The authentication of security-related documents, including banknotes, identity cards, passports, and other sensitive materials, plays a vital role in combating fraud and ensuring confidence in financial and identification systems [1, 2].
The increasing prevalence of counterfeiting techniques underscores the necessity for the development of robust, reliable, and accessible methods for the authentication of these documents [10, 11]. For instance, smartphones are emerging as powerful verification tools due to their widespread availability and advanced capabilities, including high-resolution cameras [3, 4].
In recent years, such tools have increasingly utilised machine learning techniques, in particular convolutional neural networks (CNNs), to improve the accuracy and reliability of authentication processes [5, 6]. For example, Ghanmi et al. use a CNN to detect the alteration of identity documents by training the network on both genuine and altered images [5]. In addition, numerous solutions have been developed to detect counterfeit banknotes [6, 7, 8]. However, these systems remain vulnerable to adversarial examples, that can deceive the model into incorrectly identifying forged documents as authentic [9, 14]. Here, it is not even necessary to have comprehensive knowledge of the underlying models [12, 13, 14].
This vulnerability poses a major challenge to the trustworthiness and reliability of authentication systems highlighting the need for further research into robust and secure verification methods. The paper first provides an overview of the multiple CNN-based approaches to authenticate security documents. Furthermore, it shows in which security-relevant areas CNNs are already being deployed and which adversarial attacks can be exploited to falsify the authentication procedures.

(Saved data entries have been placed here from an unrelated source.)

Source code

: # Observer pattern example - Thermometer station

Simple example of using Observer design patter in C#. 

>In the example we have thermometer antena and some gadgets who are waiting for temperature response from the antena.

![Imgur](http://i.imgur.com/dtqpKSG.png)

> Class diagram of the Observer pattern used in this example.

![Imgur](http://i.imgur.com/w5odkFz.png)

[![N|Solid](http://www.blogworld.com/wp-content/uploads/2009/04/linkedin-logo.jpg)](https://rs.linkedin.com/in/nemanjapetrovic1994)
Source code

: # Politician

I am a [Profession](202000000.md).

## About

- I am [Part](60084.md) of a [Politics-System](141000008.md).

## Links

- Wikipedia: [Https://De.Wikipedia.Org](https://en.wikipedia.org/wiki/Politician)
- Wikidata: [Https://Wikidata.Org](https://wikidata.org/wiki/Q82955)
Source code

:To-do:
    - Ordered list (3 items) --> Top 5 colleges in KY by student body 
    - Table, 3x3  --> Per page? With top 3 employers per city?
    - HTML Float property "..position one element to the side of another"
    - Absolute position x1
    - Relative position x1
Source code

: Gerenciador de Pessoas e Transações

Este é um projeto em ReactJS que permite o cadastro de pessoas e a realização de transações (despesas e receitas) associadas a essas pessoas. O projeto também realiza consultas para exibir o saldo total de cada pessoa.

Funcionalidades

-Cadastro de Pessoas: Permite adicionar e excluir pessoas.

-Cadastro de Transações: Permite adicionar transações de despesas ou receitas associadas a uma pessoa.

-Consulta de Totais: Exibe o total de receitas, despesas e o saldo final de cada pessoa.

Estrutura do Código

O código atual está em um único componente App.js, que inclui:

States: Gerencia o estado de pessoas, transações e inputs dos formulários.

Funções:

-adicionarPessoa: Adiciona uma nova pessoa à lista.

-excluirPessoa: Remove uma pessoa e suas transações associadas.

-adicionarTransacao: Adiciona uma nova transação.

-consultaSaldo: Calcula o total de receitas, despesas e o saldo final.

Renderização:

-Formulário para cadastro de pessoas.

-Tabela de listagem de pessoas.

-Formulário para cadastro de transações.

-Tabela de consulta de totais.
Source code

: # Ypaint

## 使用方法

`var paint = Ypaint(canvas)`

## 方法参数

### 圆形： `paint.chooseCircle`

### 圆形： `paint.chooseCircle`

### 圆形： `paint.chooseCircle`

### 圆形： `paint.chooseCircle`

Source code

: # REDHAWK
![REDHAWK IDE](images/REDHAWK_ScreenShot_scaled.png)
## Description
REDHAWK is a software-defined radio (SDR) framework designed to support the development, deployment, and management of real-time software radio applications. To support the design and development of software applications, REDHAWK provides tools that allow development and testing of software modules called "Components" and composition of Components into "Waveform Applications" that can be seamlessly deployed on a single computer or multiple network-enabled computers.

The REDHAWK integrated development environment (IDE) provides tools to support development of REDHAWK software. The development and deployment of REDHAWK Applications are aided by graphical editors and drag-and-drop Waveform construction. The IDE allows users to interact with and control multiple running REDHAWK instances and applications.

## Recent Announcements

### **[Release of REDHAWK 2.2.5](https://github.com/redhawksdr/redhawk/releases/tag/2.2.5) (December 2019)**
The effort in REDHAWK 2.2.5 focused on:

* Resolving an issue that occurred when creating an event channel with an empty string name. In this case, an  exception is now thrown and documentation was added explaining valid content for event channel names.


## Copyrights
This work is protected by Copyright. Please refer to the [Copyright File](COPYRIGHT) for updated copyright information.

Subsequently, to illustrate these challenges, a practical case study is conducted. A CNN model is trained to distinguish between genuine and counterfeit banknotes with high accuracy. After successful training, the model is subjected to an adversarial attack designed to induce misclassification of counterfeit banknotes as genuine. This experiment highlights the inherent vulnerabilities of CNN-based authentication systems and underscores the importance of developing more robust models, particularly in high-stakes applications like document verification.